Breaking and Rebuilding

People ask me if it hurt. If I heard the bone crack as my shoulder hit the ground, the force of my body falling compounded by the hit and protected by nothing but a dry fit jersey.

It didn’t. And my ears were too focused on the calls from my teammates to place the ball back and set up the next phase to catch whatever splitting sound my body made. I finished the game (adrenaline is one hell of a painkiller) and walked with my team for our cheers and high fives, fully knowing something was wrong but not quite ready to admit it. Finally, at the urging of a teammate and sudden rush of dizziness I made my way to the medical tent.

“Yep, broken clavicle…” it took them less than a minute to assess my swollen shoulder and say the words that would turn my next four months upside down.

My first thought – WTF is a clavicle?

I got my college degree in psychology. I learned about all the different parts of the brain and how it functions. I can tell you what the amygdala does, the cerebellum, the cortex. I can name five different neurotransmitters, but nowhere in my overwhelmed brain could I place the word “clavicle.” It wasn’t until the fourth time I heard it that I realized they were talking about my collarbone, and they only seemed to be slightly concerned by the fact that it’d been snapped in half.

Before I could process much more, my body started shutting down on me. The adrenaline had worn off and whatever resources my body had left after a day of rugby were getting rushed towards the swelling of my deformed shoulder. The med staff on hand was asking me who I was, where I was from, who was around to help me.

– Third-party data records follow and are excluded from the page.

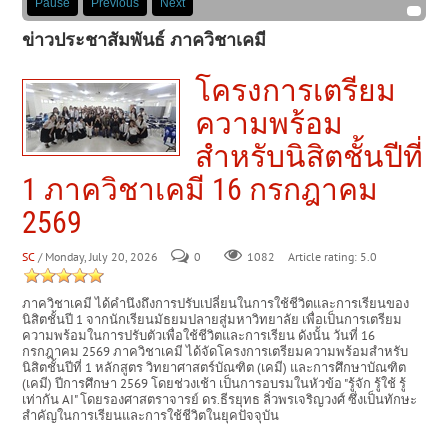
Pause
Previous
Next
ข่าวประชาสัมพันธ์ ภาควิชาเคมี
โครงการเตรียม
ความพร้อม
สำหรับนิสิตชั้นปีที่
1 ภาควิชาเคมี 16 กรกฎาคม
2569
SC
/ Monday, July 20, 2026
0
Article rating: 5.0
1082
ภาควิชาเคมี ได้คำนึงถึงการปรับเปลี่ยนในการใช้ชีวิตและการเรียนของ
นิสิตชั้นปี 1 จากนักเรียนมัธยมปลายสู่มหาวิทยาลัย เพื่อเป็นการเตรียม
ความพร้อมในการปรับตัวเพื่อใช้ชีวิตและการเรียน ดังนั้น วันที่ 16
กรกฎาคม 2569 ภาควิชาเคมี ได้จัดโครงการเตรียมความพร้อมสำหรับ
นิสิตชั้นปีที่ 1 หลักสูตร วิทยาศาสตร์บัณฑิต (เคมี) และการศึกษาบัณฑิต
(เคมี) ปีการศึกษา 2569 โดยช่วงเช้า เป็นการอบรมในหัวข้อ "รู้จัก รู้ใช้ รู้
เท่ากัน AI" โดยรองศาสตราจารย์ ดร.ธีรยุทธ ลิ่วพรเจริญวงศ์ ซึ่งเป็นทักษะ
สำคัญในการเรียนและการใช้ชีวิตในยุคปัจจุบัน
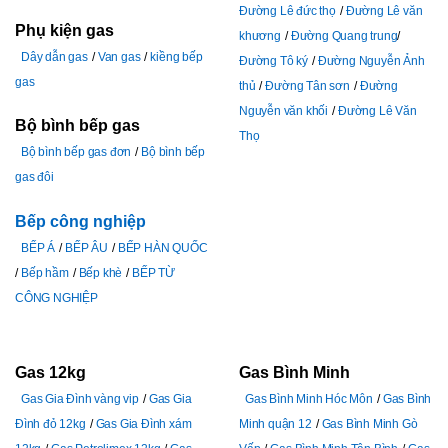
Đường Lê đức thọ
Đường Lê văn
Phụ kiện gas
khương
Đường Quang trung
Dây dẫn gas
Van gas
kiềng bếp
Đường Tô ký
Đường Nguyễn Ảnh
gas
thủ
Đường Tân sơn
Đường
Nguyễn văn khối
Đường Lê Văn
Bộ bình bếp gas
Thọ
Bộ bình bếp gas đơn
Bộ bình bếp
gas đôi
Bếp công nghiệp
BẾP Á
BẾP ÂU
BẾP HÀN QUỐC
Bếp hầm
Bếp khè
BẾP TỪ
CÔNG NGHIỆP
Gas 12kg
Gas Bình Minh
Gas Gia Đình vàng vip
Gas Gia
Gas Bình Minh Hóc Môn
Gas Bình
Đình đỏ 12kg
Gas Gia Đình xám
Minh quận 12
Gas Bình Minh Gò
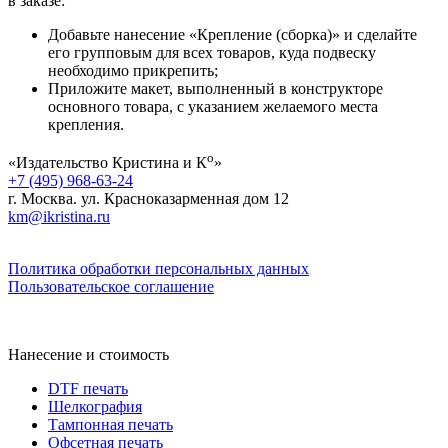
в заказе:
Добавьте нанесение «Крепление (сборка)» и сделайте
его групповым для всех товаров, куда подвеску
необходимо прикрепить;
Приложите макет, выполненный в конструкторе
основного товара, с указанием желаемого места
крепления.
о
«Издательство Кристина и К
»
+7 (495) 968-63-24
г. Москва. ул. Красноказарменная дом 12
km@ikristina.ru
Политика обработки персональных данных
Пользовательское соглашение
Нанесение и стоимость
DTF печать
Шелкография
Тампонная печать
Офсетная печать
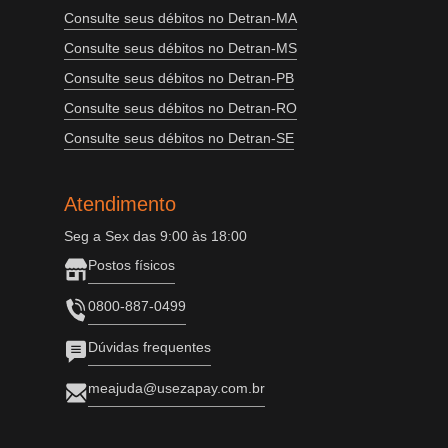
Consulte seus débitos no Detran-MA
Consulte seus débitos no Detran-MS
Consulte seus débitos no Detran-PB
Consulte seus débitos no Detran-RO
Consulte seus débitos no Detran-SE
Atendimento
Seg a Sex das 9:00 às 18:00
Postos físicos
0800-887-0499
Dúvidas frequentes
meajuda@usezapay.com.br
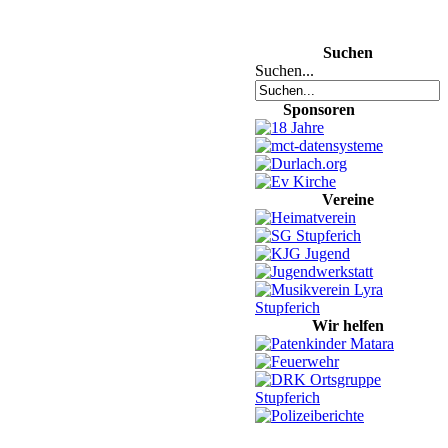
Suchen
Suchen...
Sponsoren
Vereine
Wir helfen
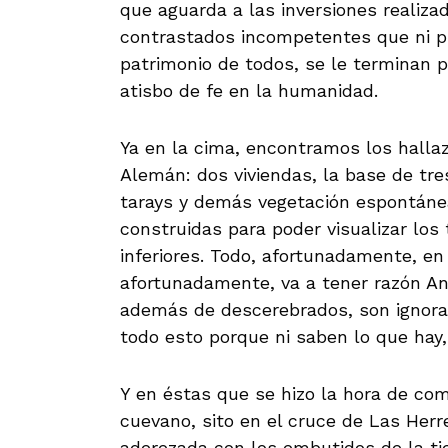
que aguarda a las inversiones reali
contrastados incompetentes que ni pu
patrimonio de todos, se le terminan p
atisbo de fe en la humanidad.
Ya en la cima, encontramos los hallaz
Alemán: dos viviendas, la base de tre
tarays y demás vegetación espontánea
construidas para poder visualizar los
inferiores. Todo, afortunadamente, en
afortunadamente, va a tener razón An
además de descerebrados, son ignora
todo esto porque ni saben lo que hay, 
Y en éstas que se hizo la hora de com
cuevano, sito en el cruce de Las Herre
aderezada con los embutidos de la tier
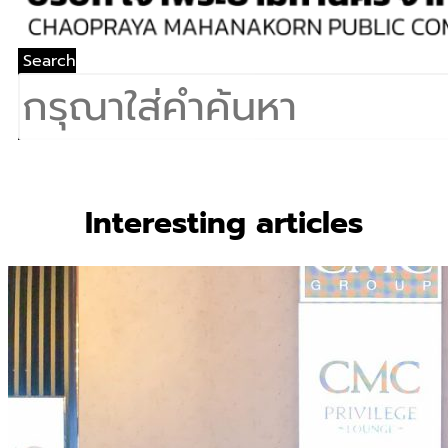
Search
Interesting articles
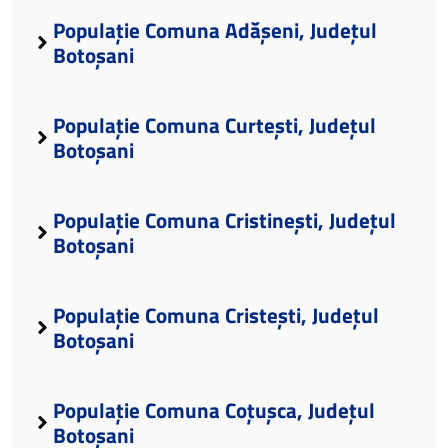
Populație Comuna Adășeni, Județul
Botoșani
Populație Comuna Curtești, Județul
Botoșani
Populație Comuna Cristinești, Județul
Botoșani
Populație Comuna Cristești, Județul
Botoșani
Populație Comuna Coțușca, Județul
Botoșani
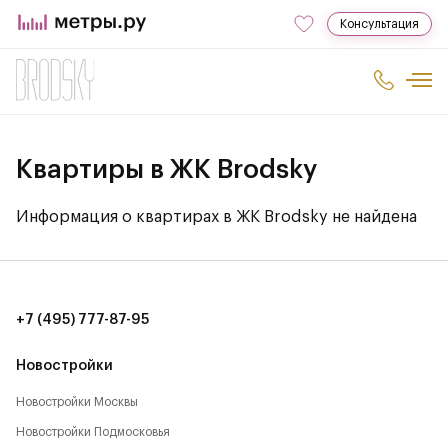
Консультация
Квартиры в ЖК Brodsky
Информация о квартирах в ЖК Brodsky не найдена
+7 (495) 777-87-95
Новостройки
Новостройки Москвы
Новостройки Подмосковья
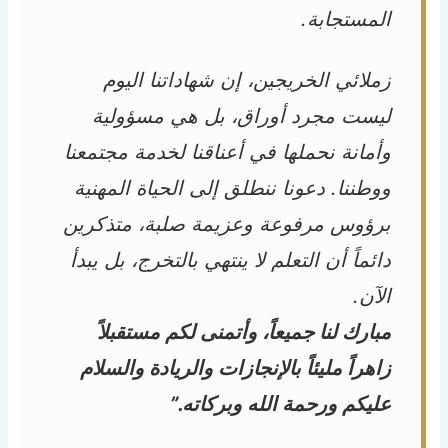
المستجابة.
زملائي الخريجين، إن شهاداتنا اليوم
ليست مجرد أوراق، بل هي مسؤولية
وأمانة نحملها في أعناقنا لخدمة مجتمعنا
ووطننا. دعونا ننطلق إلى الحياة المهنية
برؤوس مرفوعة وعزيمة صلبة، متذكرين
دائماً أن التعلم لا ينتهي بالتخرج، بل يبدأ
الآن.
مبارك لنا جميعاً، وأتمنى لكم مستقبلاً
زاهراً مليئاً بالإنجازات والريادة والسلام
عليكم ورحمة الله وبركاته.”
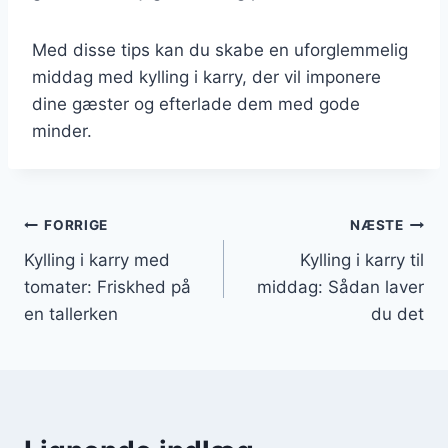
Med disse tips kan du skabe en uforglemmelig
middag med kylling i karry, der vil imponere
dine gæster og efterlade dem med gode
minder.
Indlægsnavigation
FORRIGE
NÆSTE
Kylling i karry med
Kylling i karry til
tomater: Friskhed på
middag: Sådan laver
en tallerken
du det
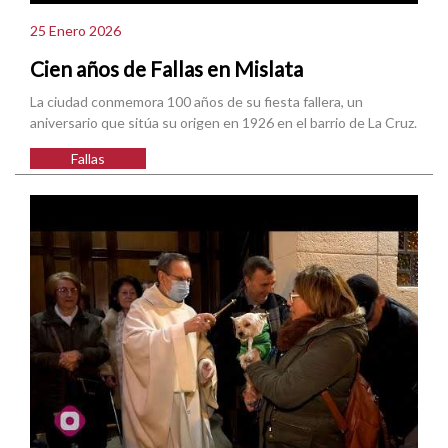
25 Enero 2026
Cien años de Fallas en Mislata
La ciudad conmemora 100 años de su fiesta fallera, un
aniversario que sitúa su origen en 1926 en el barrio de La Cruz.
Fallas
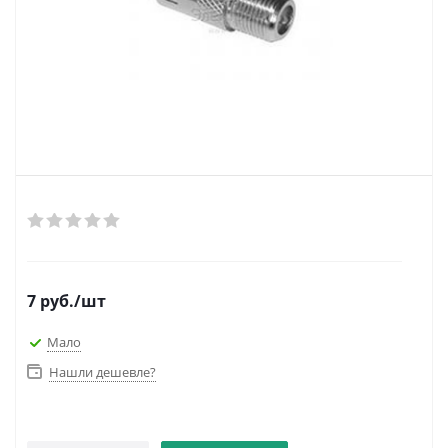
7
руб.
/шт
Мало
Нашли дешевле?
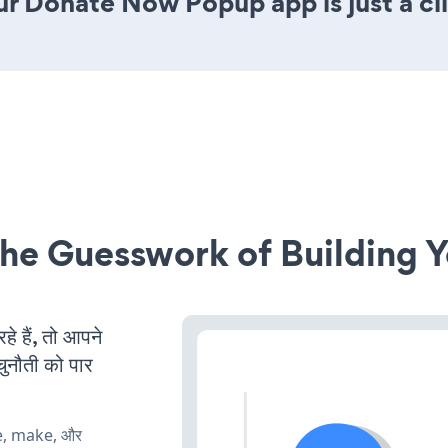
ur Donate Now Popup app is just a cl
he Guesswork of Building Y
 हैं, तो आपने
चुनौती को पार
te, make, और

As much as I tried to focus on their questions all I could think was “stay awake, stay awake”… I must not have look too good because they got me lying down on a stretcher just before it was lights out.

By the time things settled down I was strapped in, staring at the ceiling of the ambulance. The endless questioning from the trainers had stopped and I was left alone to pose my own: what do I do now? This was my first broken bone, my first serious injury, and I wasn’t quite sure of how it would go.

Believe me, I learned.

I learned how frustrating it can be to not be able to do simple things for yourself, like put your hair up in a ponytail, put a sweatshirt on, or close a car door. I learned that as much as I love to talk, I was unable to communicate what I wanted or needed from other people because I was so used to taking care of myself.

I learned that there is an aspect of grief in the recovery process. Grief for the able-bodied person I was just hours before, grief for the activities I could no longer participate in, for the time I felt like I was losing. Of course, grief also came with denial. I showed up to work when I should’ve taken time off, went to the gym to “just do legs” less than a week after surgery, hung out at practice and insisted I could toss a ball with my one good arm. When it eventually became obvious that I couldn’t live the normal day-to-day I had before my break, I learned how confused I was without training to structure my routine around. My busy schedule became void of the usual activities and I felt as though I’d lost my sense of purpose. I had to reorganize my priorities in an order I had never seen them before – with my sport at the bottom of the list.

In the wake of the frustration, the grief, and the confusion eventually came clarity.

I learned to ask for help, and in doing so realized my support network ran further and deeper than I ever could have imagined. From strangers opening doors to teammates opening their homes, the journey was not one I had to take alone.

I learned that time was my friend, not something being stolen from me. With each new day, my bone was stitching itself back together and I was making progress. I learned to embrace the little things as big wins – getting my arm above my waist, my shoulder, my head. Being able to put my own hair up again, hold a cup of coffee, a spoonful of Ben and Jerry’s Chocolate therapy… More importantly, however, I learned that what my body can do is only a small part of who I am.

I learned that instead of trying to bulldoze my way through the recovery and return to the life I’d known before, I’d have to take a step back and find a path of lesser resistance. In my case, that meant leaving the new adventure I’d just started in Hawaii and moving back home to New England. There were times that changing course felt like letting people down, like I’d failed or was quitting in some way. But doing what was best for me meant something that wasn’t simple to explain or rationalize to people who didn’t see the whole picture of my experience. It was easy to show the surgery scar on my shoulder but harder to express the wound I was trying to heal in my head and my heart.

In time, I learned that breaking is simply an opportunity to rebuild. I came back to my life on the East Coast in a way that felt like fate must have had a hand in. I got a job working with my former rugby team, connected with old and new friends, and found value and opportunities in places I hadn’t thought to look before. I don’t know where my next adventure will take me, what I do know is that I see my future with more creativity and more possibility than ever.

I took things one day at a time and now, twelve weeks later, I am healthy and ready to step back into playing rugby with a titanium rod screwed into my collarbone. It is stronger for the experience, and so am I.